Work to complete:
Your task is to copy the data exactly while leaving out every picture.

Camera geometry data
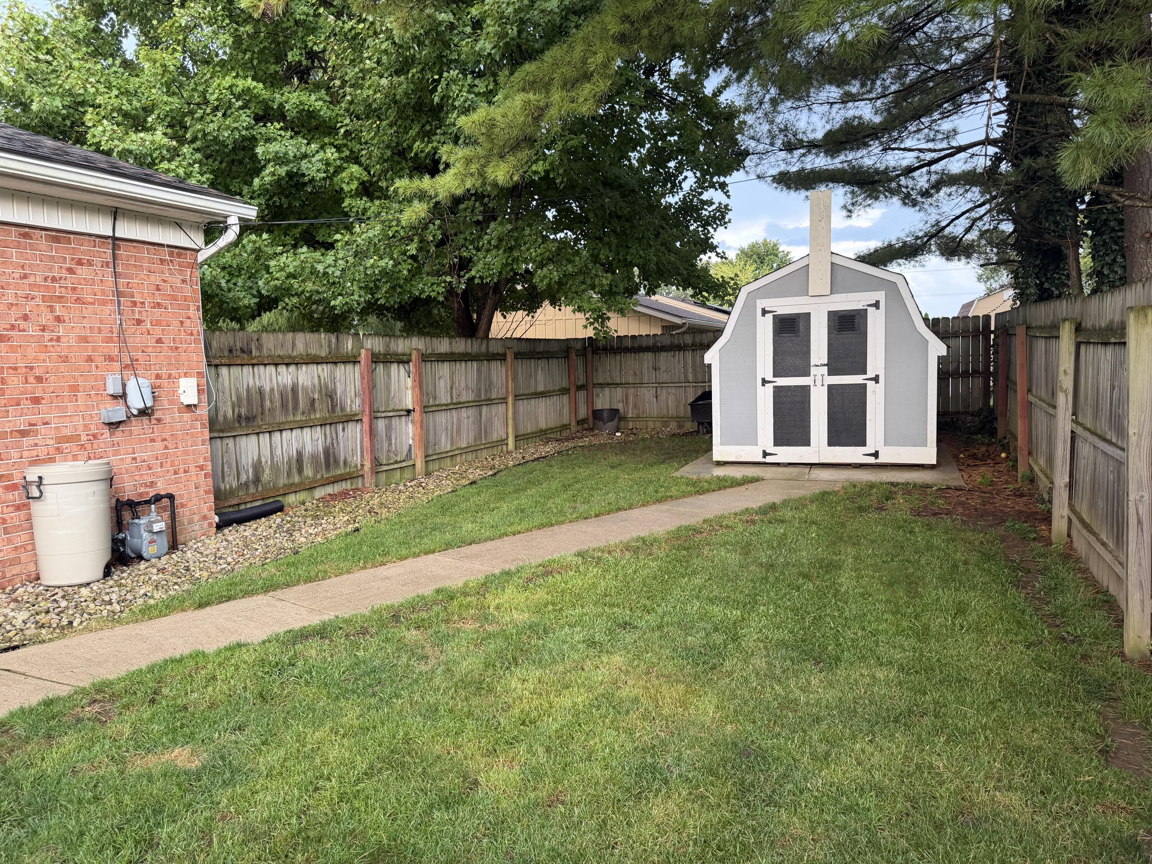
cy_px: 432
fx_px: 799
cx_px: 576
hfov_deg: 71.6
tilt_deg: -6.1
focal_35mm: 24
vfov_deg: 56.8
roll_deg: +1.6
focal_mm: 6.76
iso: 200
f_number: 1.78
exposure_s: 1/67
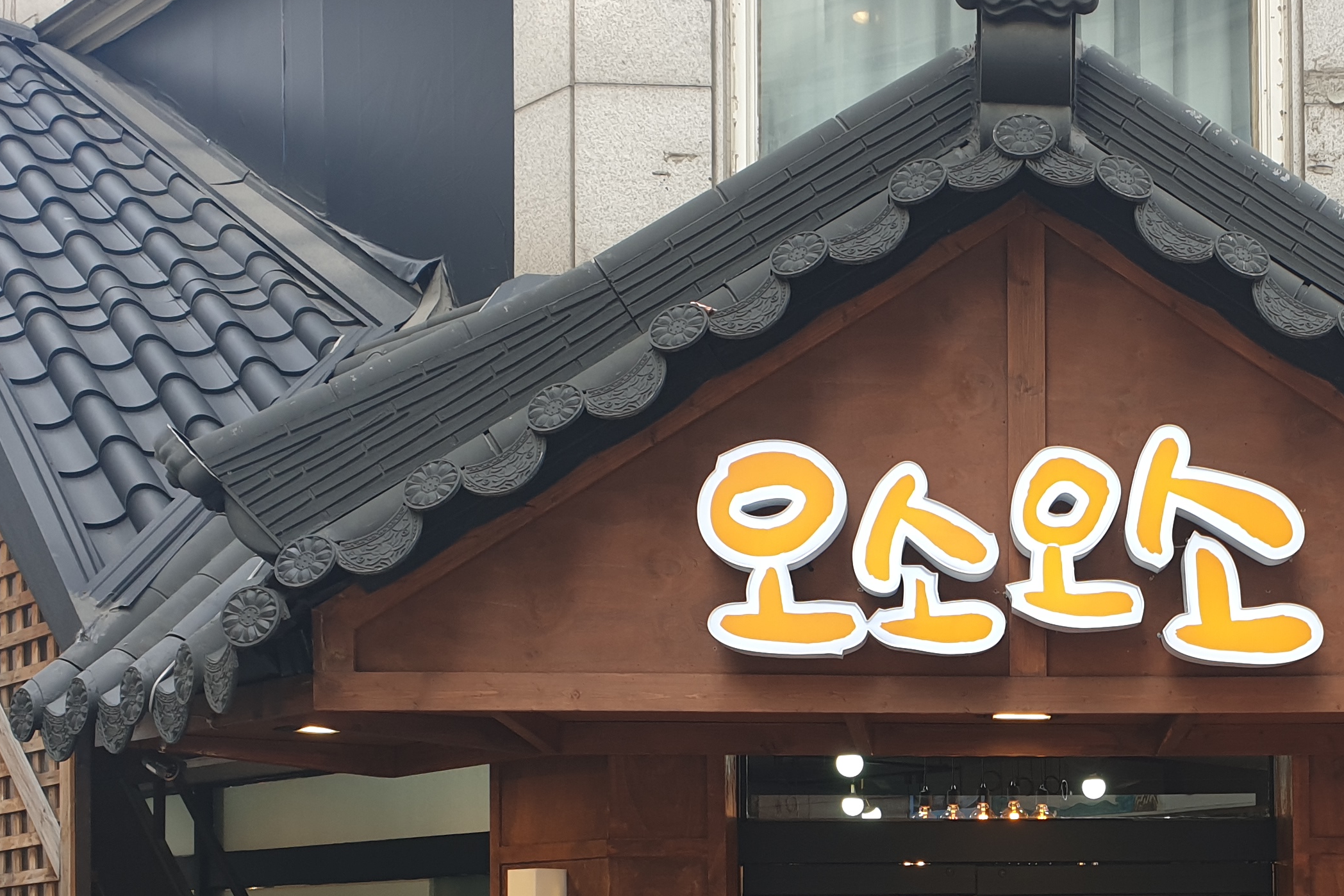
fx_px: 1941
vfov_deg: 24.9
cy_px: 867
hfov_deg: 36.6
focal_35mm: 52
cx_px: 1110
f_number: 2.4
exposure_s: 1/222
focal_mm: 4.3
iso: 50
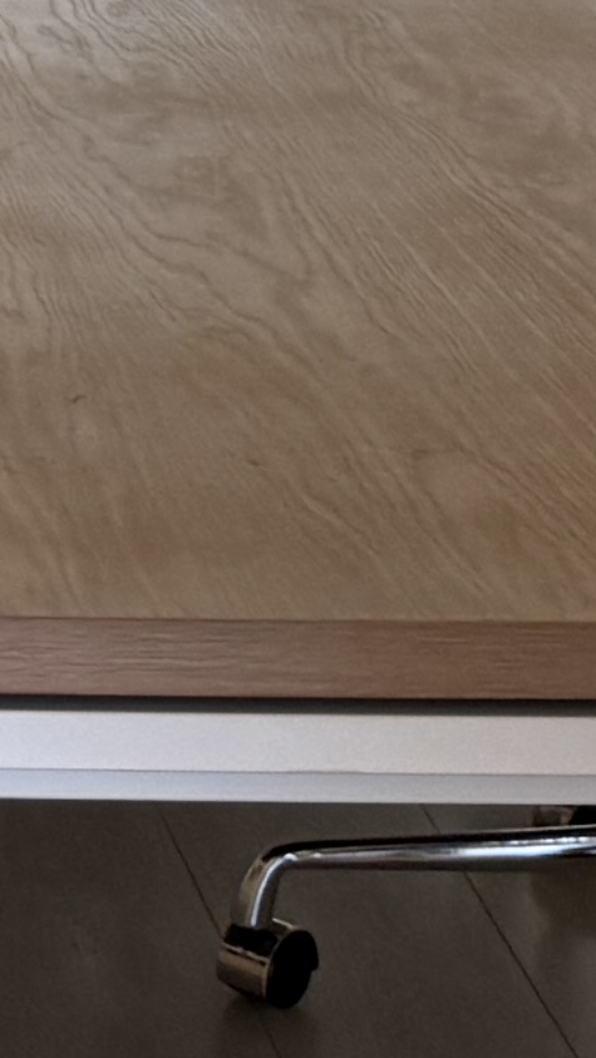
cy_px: -568
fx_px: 4971
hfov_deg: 6.4
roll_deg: +1.3
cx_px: -1072
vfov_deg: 11.6
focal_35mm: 177
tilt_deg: -6.2
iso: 125
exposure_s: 1/100
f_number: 1.78
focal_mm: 6.76
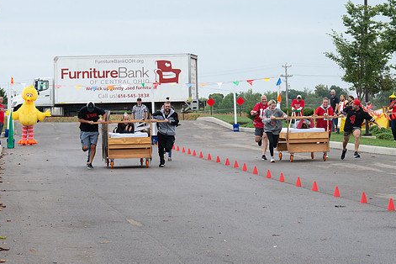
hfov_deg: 11.5
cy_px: 118
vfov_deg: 7.7
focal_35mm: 179
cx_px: 238
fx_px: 1969
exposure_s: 1/250
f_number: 10
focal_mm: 122
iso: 640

Reply:
cy_px: 432
fx_px: 799
cx_px: 576
hfov_deg: 71.6
tilt_deg: -6.1
focal_35mm: 24
vfov_deg: 56.8
roll_deg: +1.6
focal_mm: 6.76
iso: 200
f_number: 1.78
exposure_s: 1/67
fx_px: 1941
vfov_deg: 24.9
cy_px: 867
hfov_deg: 36.6
focal_35mm: 52
cx_px: 1110
f_number: 2.4
exposure_s: 1/222
focal_mm: 4.3
iso: 50
cy_px: -568
fx_px: 4971
hfov_deg: 6.4
roll_deg: +1.3
cx_px: -1072
vfov_deg: 11.6
focal_35mm: 177
tilt_deg: -6.2
iso: 125
exposure_s: 1/100
f_number: 1.78
focal_mm: 6.76
hfov_deg: 11.5
cy_px: 118
vfov_deg: 7.7
focal_35mm: 179
cx_px: 238
fx_px: 1969
exposure_s: 1/250
f_number: 10
focal_mm: 122
iso: 640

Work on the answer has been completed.